Avouons-le : notre premier sujet de conversation ce matin a été le décès de la reine Eliizabeth II. En espérant que cela accélérera la sortie de la nouvelle saison de The Crown. Mais nous sommes néanmoins vite passés à l'autre événement historique du jour : le relèvement de taux de 75 points de base de la Banque centrale européenne. La décision a été prise à l'unanimité et s’inscrit dans la tendance actuelle où toutes les banques centrales insistent sur la ligne du temps monétaire, ce que l'on appelle le frontloading. Le principal taux de référence s’élève aujourd'hui à 0,75 %. Et les marchés des taux estiment que la BCE ne va pas s'arrêter là. Hier, les taux des swaps européens ont enregistré une hausse à deux chiffres et ils continuent de grimper aujourd’hui. La zone de résistance aux alentours de 2,2 % pour le taux à 2 ans est en train de tomber. En Allemagne, la hausse a dépassé les 20 points de base sur la partie courte de la courbe.
Il a fallu du temps, mais la BCE l’a bien compris maintenant. Il faut éviter un dérapage des attentes en matière d’inflation. Un risque réel au vu des fortes hausses des prix (9,1 % en août). Que celles-ci soient dues au gaz, au pétrole, aux perturbations dans les chaînes de production ou à des développements en interne (p. ex. : hausse des salaires en raison des pénuries sur le marché de l’emploi), n'a pas vraiment d'importance pour monsieur et madame tout le monde. La BCE a une nouvelle fois revu ses prévisions d’inflation à la hausse. Pour cette année et l’année prochaine, elle table sur respectivement 8,1 % et 5,5 %. À la fin de l’horizon de politique en 2024, le niveau des prix se sera établi à 2,4 %. Au-dessus de l’objectif de 2 %, donc. L'urgence force Francfort à prendre des mesures claires, même si la situation économique va encore se dégrader. La BCE table ainsi sur une stagnation de la croissance au quatrième trimestre de cette année et au premier trimestre de l’année prochaine. Cela nous paraît même optimiste.

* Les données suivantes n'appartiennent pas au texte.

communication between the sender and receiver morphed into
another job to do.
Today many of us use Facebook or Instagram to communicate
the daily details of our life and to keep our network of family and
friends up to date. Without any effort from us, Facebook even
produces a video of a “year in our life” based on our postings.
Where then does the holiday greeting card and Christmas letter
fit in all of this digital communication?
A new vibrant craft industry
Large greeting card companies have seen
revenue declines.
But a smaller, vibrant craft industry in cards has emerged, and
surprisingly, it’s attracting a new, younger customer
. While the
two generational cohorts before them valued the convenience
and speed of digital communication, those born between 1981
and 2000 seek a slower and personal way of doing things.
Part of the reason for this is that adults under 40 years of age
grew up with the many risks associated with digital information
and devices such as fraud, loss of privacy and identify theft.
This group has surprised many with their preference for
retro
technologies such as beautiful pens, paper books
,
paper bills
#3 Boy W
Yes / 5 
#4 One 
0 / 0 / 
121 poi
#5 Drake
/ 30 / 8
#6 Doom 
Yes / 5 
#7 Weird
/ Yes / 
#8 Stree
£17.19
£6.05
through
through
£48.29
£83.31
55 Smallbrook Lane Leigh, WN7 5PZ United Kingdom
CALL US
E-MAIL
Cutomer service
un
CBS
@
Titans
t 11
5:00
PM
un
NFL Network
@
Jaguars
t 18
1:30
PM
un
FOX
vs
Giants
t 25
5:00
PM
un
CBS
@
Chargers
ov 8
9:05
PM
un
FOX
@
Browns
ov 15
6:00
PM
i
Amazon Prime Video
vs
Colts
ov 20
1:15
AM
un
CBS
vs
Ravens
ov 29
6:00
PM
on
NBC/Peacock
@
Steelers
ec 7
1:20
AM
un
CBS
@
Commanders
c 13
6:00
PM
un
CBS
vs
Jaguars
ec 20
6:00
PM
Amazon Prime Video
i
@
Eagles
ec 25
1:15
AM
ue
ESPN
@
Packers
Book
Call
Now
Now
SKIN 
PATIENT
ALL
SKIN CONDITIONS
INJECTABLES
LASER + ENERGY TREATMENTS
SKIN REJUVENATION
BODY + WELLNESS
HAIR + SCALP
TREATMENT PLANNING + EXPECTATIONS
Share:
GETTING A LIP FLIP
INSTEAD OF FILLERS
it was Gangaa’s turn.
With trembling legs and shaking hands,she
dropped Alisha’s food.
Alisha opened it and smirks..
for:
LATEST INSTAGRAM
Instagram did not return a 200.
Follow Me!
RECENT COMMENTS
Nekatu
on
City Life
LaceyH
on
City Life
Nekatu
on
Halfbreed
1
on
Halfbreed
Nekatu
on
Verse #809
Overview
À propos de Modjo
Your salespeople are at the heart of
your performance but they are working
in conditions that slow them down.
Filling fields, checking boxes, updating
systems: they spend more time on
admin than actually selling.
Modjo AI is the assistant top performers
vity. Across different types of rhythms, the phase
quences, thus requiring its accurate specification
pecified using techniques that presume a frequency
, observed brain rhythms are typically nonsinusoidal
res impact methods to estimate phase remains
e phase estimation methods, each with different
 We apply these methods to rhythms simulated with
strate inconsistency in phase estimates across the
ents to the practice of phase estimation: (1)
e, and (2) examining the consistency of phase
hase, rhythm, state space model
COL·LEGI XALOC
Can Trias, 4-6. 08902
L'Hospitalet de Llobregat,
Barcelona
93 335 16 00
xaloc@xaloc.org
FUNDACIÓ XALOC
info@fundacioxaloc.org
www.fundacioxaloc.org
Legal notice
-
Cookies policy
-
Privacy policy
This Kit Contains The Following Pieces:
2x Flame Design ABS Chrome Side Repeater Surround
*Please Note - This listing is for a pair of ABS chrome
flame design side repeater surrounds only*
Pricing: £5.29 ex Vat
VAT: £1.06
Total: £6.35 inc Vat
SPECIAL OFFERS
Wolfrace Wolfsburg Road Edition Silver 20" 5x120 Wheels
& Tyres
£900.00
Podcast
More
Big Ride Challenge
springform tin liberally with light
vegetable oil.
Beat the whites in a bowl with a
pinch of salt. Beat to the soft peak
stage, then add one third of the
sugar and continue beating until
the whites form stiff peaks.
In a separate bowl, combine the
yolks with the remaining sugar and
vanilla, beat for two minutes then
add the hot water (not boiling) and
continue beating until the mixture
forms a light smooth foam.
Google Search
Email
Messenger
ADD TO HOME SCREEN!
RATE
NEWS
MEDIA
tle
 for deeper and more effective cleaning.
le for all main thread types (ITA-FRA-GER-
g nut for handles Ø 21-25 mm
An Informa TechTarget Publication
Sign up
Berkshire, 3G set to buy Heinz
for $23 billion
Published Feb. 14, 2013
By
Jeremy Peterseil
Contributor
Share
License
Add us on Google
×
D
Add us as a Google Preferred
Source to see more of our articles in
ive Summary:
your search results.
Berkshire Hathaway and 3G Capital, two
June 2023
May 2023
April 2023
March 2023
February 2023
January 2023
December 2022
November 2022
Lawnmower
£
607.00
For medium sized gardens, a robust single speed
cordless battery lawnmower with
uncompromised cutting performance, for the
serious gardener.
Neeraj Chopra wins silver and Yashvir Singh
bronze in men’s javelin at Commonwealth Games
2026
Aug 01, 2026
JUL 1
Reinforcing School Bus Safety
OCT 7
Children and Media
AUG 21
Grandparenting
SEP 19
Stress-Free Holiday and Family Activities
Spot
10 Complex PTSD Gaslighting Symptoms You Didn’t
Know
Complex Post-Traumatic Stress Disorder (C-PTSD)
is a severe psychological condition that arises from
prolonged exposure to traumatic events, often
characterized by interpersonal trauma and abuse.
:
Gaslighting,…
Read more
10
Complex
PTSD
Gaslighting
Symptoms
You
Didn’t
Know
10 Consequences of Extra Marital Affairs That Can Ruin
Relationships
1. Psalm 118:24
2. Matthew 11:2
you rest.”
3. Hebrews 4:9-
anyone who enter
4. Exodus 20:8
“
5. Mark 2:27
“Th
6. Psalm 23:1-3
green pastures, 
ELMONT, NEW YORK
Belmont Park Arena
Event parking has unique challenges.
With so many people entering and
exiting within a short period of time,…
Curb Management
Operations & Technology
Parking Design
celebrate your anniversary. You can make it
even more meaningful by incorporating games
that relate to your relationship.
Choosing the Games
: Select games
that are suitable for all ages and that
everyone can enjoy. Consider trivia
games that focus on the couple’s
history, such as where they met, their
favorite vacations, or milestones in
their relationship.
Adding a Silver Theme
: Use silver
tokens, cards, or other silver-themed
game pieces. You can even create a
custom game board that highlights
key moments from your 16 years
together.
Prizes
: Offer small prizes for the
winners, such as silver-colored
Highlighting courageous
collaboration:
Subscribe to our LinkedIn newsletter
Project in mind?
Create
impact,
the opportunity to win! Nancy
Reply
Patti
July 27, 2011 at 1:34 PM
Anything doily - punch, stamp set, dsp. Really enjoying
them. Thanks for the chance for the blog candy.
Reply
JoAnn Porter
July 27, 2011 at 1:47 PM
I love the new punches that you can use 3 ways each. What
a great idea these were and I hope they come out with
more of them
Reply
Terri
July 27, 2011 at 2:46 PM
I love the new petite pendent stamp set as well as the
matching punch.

Lagarde n'a pas voulu le confirmer officiellement elle-même – la fameuse dépendance aux données -, mais les initiés que l’agence de presse Bloomberg a pu sonder par la suite laissent peu de doutes à ce sujet : un autre relèvement de 75 points de base suivra en octobre. Dans le cadre du frontloading monétaire, nous n’excluons pas une intervention similaire en décembre et misons sur un pic à 3 % au premier trimestre de 2023. Nous nous montrons plus agressif que le marché, mais le fait est que celui-ci a déjà dû revoir à plusieurs reprises ses prévisions à la hausse au cours de ce cycle. Nous pensons qu’il sous-estime un peu la détermination de Francfort (fonction de réaction). Après des années de politique ultra-accommodante, on peut difficilement le lui reprocher. Autre information au moins aussi importante, la BCE devrait, selon ces mêmes initiés, discuter de la réduction progressive de son bilan en octobre. Nous ne nous attendons pas à un plan détaillé avant décembre. Le thème est surtout important pour les taux à plus long terme.
En d’autres termes, les taux européens à court et à long terme disposent d'un solide plancher. C’est une bonne nouvelle pour la paire EUR/USD... en théorie. La monnaie unique se heurte à un dollar toujours fort qui, sur fond de sentiment en berne, profite également d’un soutien substantiel des taux d’intérêt. À cela s’ajoute la terrible crise de l’énergie, qui pèse lourdement sur l’euro. En ce moment même, les ministres européens de l’Énergie réunis en sommet sont activement en train de chercher des solutions. Celles-ci devront être crédibles, rapidement réalisables et de préférence approuvées par tous les membres de l’UE. Or, l’Europe ne nous a pas vraiment habitués à cela.